* Data shown
==================================================

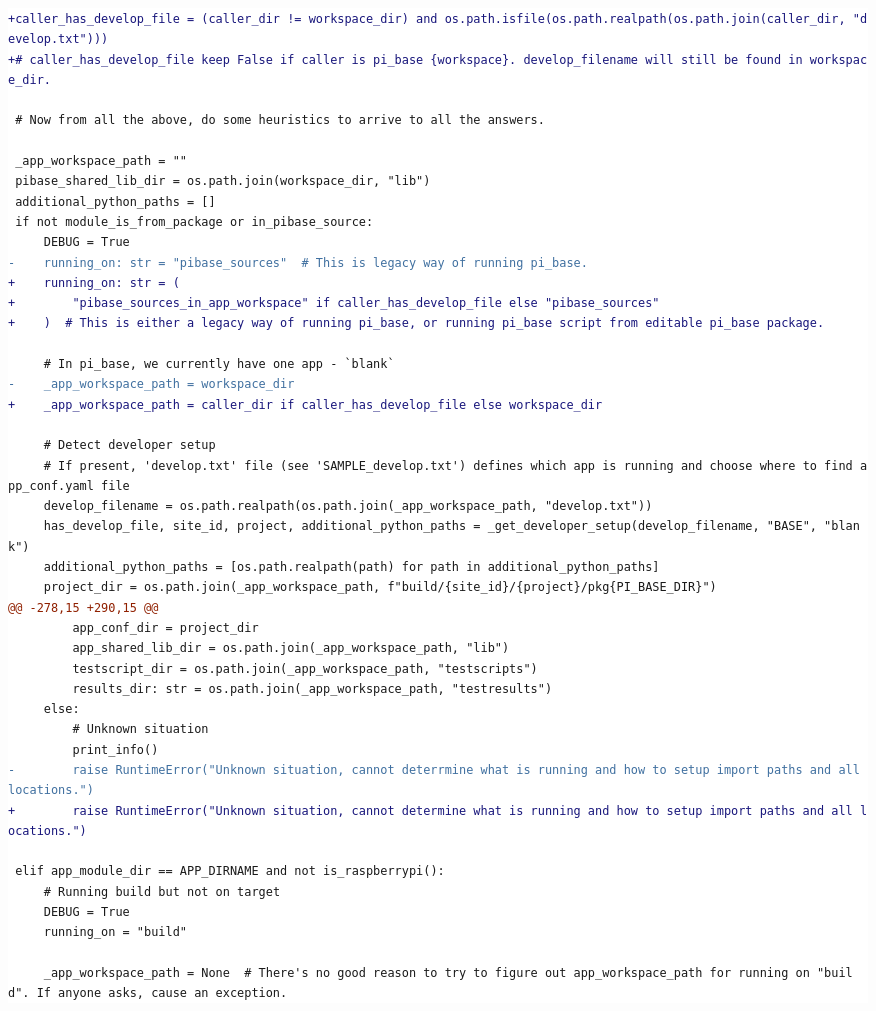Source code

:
 ```diff
+caller_has_develop_file = (caller_dir != workspace_dir) and os.path.isfile(os.path.realpath(os.path.join(caller_dir, "develop.txt")))
+# caller_has_develop_file keep False if caller is pi_base {workspace}. develop_filename will still be found in workspace_dir.
 
 # Now from all the above, do some heuristics to arrive to all the answers.
 
 _app_workspace_path = ""
 pibase_shared_lib_dir = os.path.join(workspace_dir, "lib")
 additional_python_paths = []
 if not module_is_from_package or in_pibase_source:
     DEBUG = True
-    running_on: str = "pibase_sources"  # This is legacy way of running pi_base.
+    running_on: str = (
+        "pibase_sources_in_app_workspace" if caller_has_develop_file else "pibase_sources"
+    )  # This is either a legacy way of running pi_base, or running pi_base script from editable pi_base package.
 
     # In pi_base, we currently have one app - `blank`
-    _app_workspace_path = workspace_dir
+    _app_workspace_path = caller_dir if caller_has_develop_file else workspace_dir
 
     # Detect developer setup
     # If present, 'develop.txt' file (see 'SAMPLE_develop.txt') defines which app is running and choose where to find app_conf.yaml file
     develop_filename = os.path.realpath(os.path.join(_app_workspace_path, "develop.txt"))
     has_develop_file, site_id, project, additional_python_paths = _get_developer_setup(develop_filename, "BASE", "blank")
     additional_python_paths = [os.path.realpath(path) for path in additional_python_paths]
     project_dir = os.path.join(_app_workspace_path, f"build/{site_id}/{project}/pkg{PI_BASE_DIR}")
@@ -278,15 +290,15 @@
         app_conf_dir = project_dir
         app_shared_lib_dir = os.path.join(_app_workspace_path, "lib")
         testscript_dir = os.path.join(_app_workspace_path, "testscripts")
         results_dir: str = os.path.join(_app_workspace_path, "testresults")
     else:
         # Unknown situation
         print_info()
-        raise RuntimeError("Unknown situation, cannot deterrmine what is running and how to setup import paths and all locations.")
+        raise RuntimeError("Unknown situation, cannot determine what is running and how to setup import paths and all locations.")
 
 elif app_module_dir == APP_DIRNAME and not is_raspberrypi():
     # Running build but not on target
     DEBUG = True
     running_on = "build"
 
     _app_workspace_path = None  # There's no good reason to try to figure out app_workspace_path for running on "build". If anyone asks, cause an exception.
```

==================================================

* Required work
Without carrying over any picture, write out the entries above once more, exactly.

* Exercise output
Source code

:
 ```diff
+caller_has_develop_file = (caller_dir != workspace_dir) and os.path.isfile(os.path.realpath(os.path.join(caller_dir, "develop.txt")))
+# caller_has_develop_file keep False if caller is pi_base {workspace}. develop_filename will still be found in workspace_dir.
 
 # Now from all the above, do some heuristics to arrive to all the answers.
 
 _app_workspace_path = ""
 pibase_shared_lib_dir = os.path.join(workspace_dir, "lib")
 additional_python_paths = []
 if not module_is_from_package or in_pibase_source:
     DEBUG = True
-    running_on: str = "pibase_sources"  # This is legacy way of running pi_base.
+    running_on: str = (
+        "pibase_sources_in_app_workspace" if caller_has_develop_file else "pibase_sources"
+    )  # This is either a legacy way of running pi_base, or running pi_base script from editable pi_base package.
 
     # In pi_base, we currently have one app - `blank`
-    _app_workspace_path = workspace_dir
+    _app_workspace_path = caller_dir if caller_has_develop_file else workspace_dir
 
     # Detect developer setup
     # If present, 'develop.txt' file (see 'SAMPLE_develop.txt') defines which app is running and choose where to find app_conf.yaml file
     develop_filename = os.path.realpath(os.path.join(_app_workspace_path, "develop.txt"))
     has_develop_file, site_id, project, additional_python_paths = _get_developer_setup(develop_filename, "BASE", "blank")
     additional_python_paths = [os.path.realpath(path) for path in additional_python_paths]
     project_dir = os.path.join(_app_workspace_path, f"build/{site_id}/{project}/pkg{PI_BASE_DIR}")
@@ -278,15 +290,15 @@
         app_conf_dir = project_dir
         app_shared_lib_dir = os.path.join(_app_workspace_path, "lib")
         testscript_dir = os.path.join(_app_workspace_path, "testscripts")
         results_dir: str = os.path.join(_app_workspace_path, "testresults")
     else:
         # Unknown situation
         print_info()
-        raise RuntimeError("Unknown situation, cannot deterrmine what is running and how to setup import paths and all locations.")
+        raise RuntimeError("Unknown situation, cannot determine what is running and how to setup import paths and all locations.")
 
 elif app_module_dir == APP_DIRNAME and not is_raspberrypi():
     # Running build but not on target
     DEBUG = True
     running_on = "build"
 
     _app_workspace_path = None  # There's no good reason to try to figure out app_workspace_path for running on "build". If anyone asks, cause an exception.
```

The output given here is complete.